Checking Out Amazon Go, The First No-Checkout Convenience Store

Every part of the U.S. has a different local term for a convenience store: the bodega, the corner store—even “the Wawa,” a chain name that Northeasteners use generically. Now Amazon wants to extend its brand to the notion of a grab-and-go shop with Amazon Go, a store that literally lets you grab and go. On Monday, more than a year after the company unveiled the concept and began a beta-test phase open only to its own employees, the first Amazon Go in Seattle will welcome all shoppers.

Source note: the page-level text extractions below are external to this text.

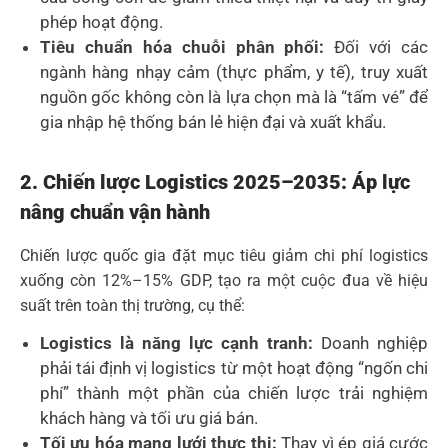
phép hoạt động.
Tiêu chuẩn hóa chuỗi phân phối:
Đối với các
ngành hàng nhạy cảm (thực phẩm, y tế), truy xuất
nguồn gốc không còn là lựa chọn mà là “tấm vé” để
gia nhập hệ thống bán lẻ hiện đại và xuất khẩu.
2. Chiến lược Logistics 2025–2035: Áp lực
nâng chuẩn vận hành
Chiến lược quốc gia đặt mục tiêu giảm chi phí logistics
xuống còn 12%–15% GDP, tạo ra một cuộc đua về hiệu
suất trên toàn thị trường, cụ thể:
Logistics là năng lực cạnh tranh:
Doanh nghiệp
phải tái định vị logistics từ một hoạt động “ngốn chi
phí” thành một phần của chiến lược trải nghiệm
khách hàng và tối ưu giá bán.
Tối ưu hóa mạng lưới thực thi:
Thay vì ép giá cước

In December 2016, when the company first teased the automated store–which eliminates cashiers and checkouts in favor of AI and cameras that detect the products you select—it said that it was coming in early 2017. Last March, however, the Wall Street Journal’s Laura Stevens reported that Amazon was having trouble getting its “Just Walk Out” technology to work as the place filled up with customers. Amazon Go’s VP of technology, Dilip Kumar, who gave me a pre-opening tour, acknowledges that Amazon had expected to let in non-Amazonians earlier. But he says that the delay was because its employees embraced the beta program, providing enough willing participants until the store was ready to exit its beta phase.

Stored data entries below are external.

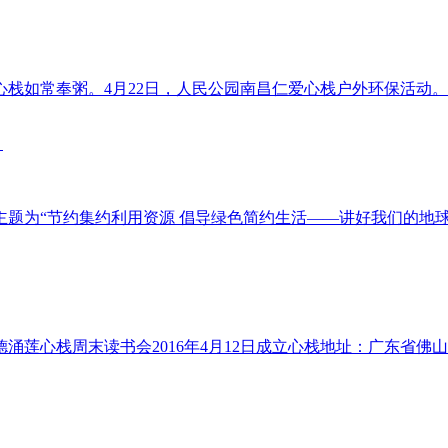
如常奉粥。4月22日，人民公园南昌仁爱心栈户外环保活动。4月
为“节约集约利用资源 倡导绿色简约生活——讲好我们的地球故事”，
涌莲心栈周末读书会2016年4月12日成立心栈地址：广东省佛山市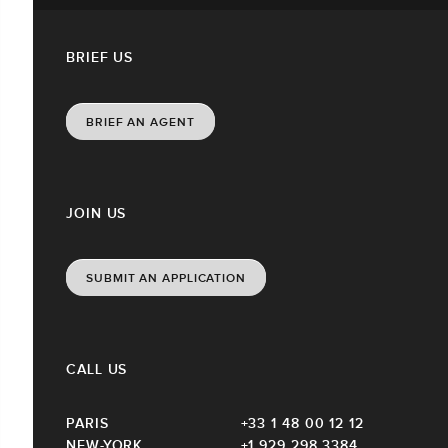
BRIEF US
BRIEF AN AGENT
JOIN US
SUBMIT AN APPLICATION
CALL US
PARIS
+33 1 48 00 12 12
NEW-YORK
+1 929 298 3384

For now, Amazon Go has a single location deep in Amazon’s own world. It’s on the ground level of Amazon’s Day 1 skyscraper, next to its Spheres, which are sort of giant-scale terrariums. (Kumar says that the company expects to roll out more locations on an unspecified timeline.) The store has been highly visible from the sidewalk since it opened to employees, with windows into the kitchens that let passersby watch staff make fresh prepared food and meal kits.

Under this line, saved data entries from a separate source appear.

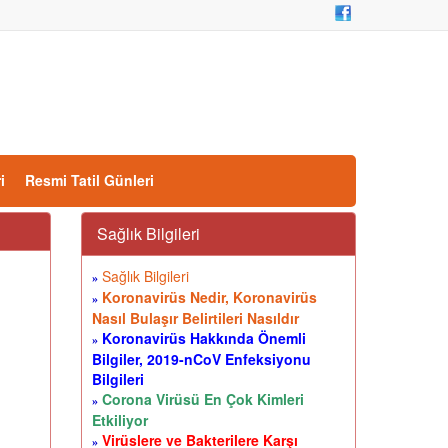
i
Resmi Tatil Günleri
Sağlık Bilgileri
Sağlık Bilgileri
»
Koronavirüs Nedir, Koronavirüs
»
Nasıl Bulaşır Belirtileri Nasıldır
Koronavirüs Hakkında Önemli
»
Bilgiler, 2019-nCoV Enfeksiyonu
Bilgileri
Corona Virüsü En Çok Kimleri
»
Etkiliyor
Virüslere ve Bakterilere Karşı
»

Amazon Go works like—well, like a physical manifestation of Amazon’s 1-Click checkout, where you “click” by taking an item off a shelf. On arrival, you launch the Go app, which comes out today for iPhones and Android phones and connects to your Amazon account. It displays a 2D code that you scan at one of several glass security gates. The code identifies you to the store and opens the gate. (You can also check in other people—a spouse, a kid, a friend—whose purchases will be added to your tab.) Once you’re in, AI algorithms start to track you and everything you pick up and keep. You can bag your items as you go if you so choose, and need interact with an employee only if you’re buying alcohol, in which case an associate standing in the liquor area will check your ID.

Using a phone provided by Amazon, I tested the system by picking up a can of LaCroix water and leaving the store. It was a non-event, which is sort of the point. The experience doesn’t feel like an act of advanced technology unless you scan the ceiling and notice the hundreds of matte-black cameras surveying the shopping floor below. “You can just walk in, take what you want, and leave,” says Kumar.

THE SOFTWARE BEHIND THE STORE

Just how the store keeps track of you and your purchases isn’t clear. Kumar deflected questions about AI back to the customer experience, and the company has provided little detail about how the Go technology works behind the scenes other than saying it’s developed software to perform tasks such as identifying products—whether they’re on a shelf or off it, and even if they’re partially obscured by something else. (The store doesn’t use more conventional technologies such as RFID tags to track items, but can take a cue from a normal barcode on a product.)

“You use machine learning and use computer vision in a way that makes this experience completely seamless,” says Kumar. “We have spent a lot of time figuring out how to make our algorithms and our sensors reliable, highly available, and very efficient so that you get things right and we’re very accurate.”

Despite the Wall Street Journal’s report of early glitches, Amazon’s back-end system is ostensibly now powerful enough to handle a store full of shoppers, up to maximum capacity as established by the fire code. Kumar says that Go won’t impose any limit lower than that. During my tour, a constant stream of Amazonians passed through the store. They weren’t plants, and I didn’t see any frustrated purchasers.

The necessary processing capacity and software to track dozens of people and their purchases would have sounded implausible a few years ago. But compared to driverless cars—already an impending reality, involving chaotic uncontrolled situations with unpredictable numbers of people, vehicles, and other stuff—monitoring known items in a fixed location seems a lot more straightforward.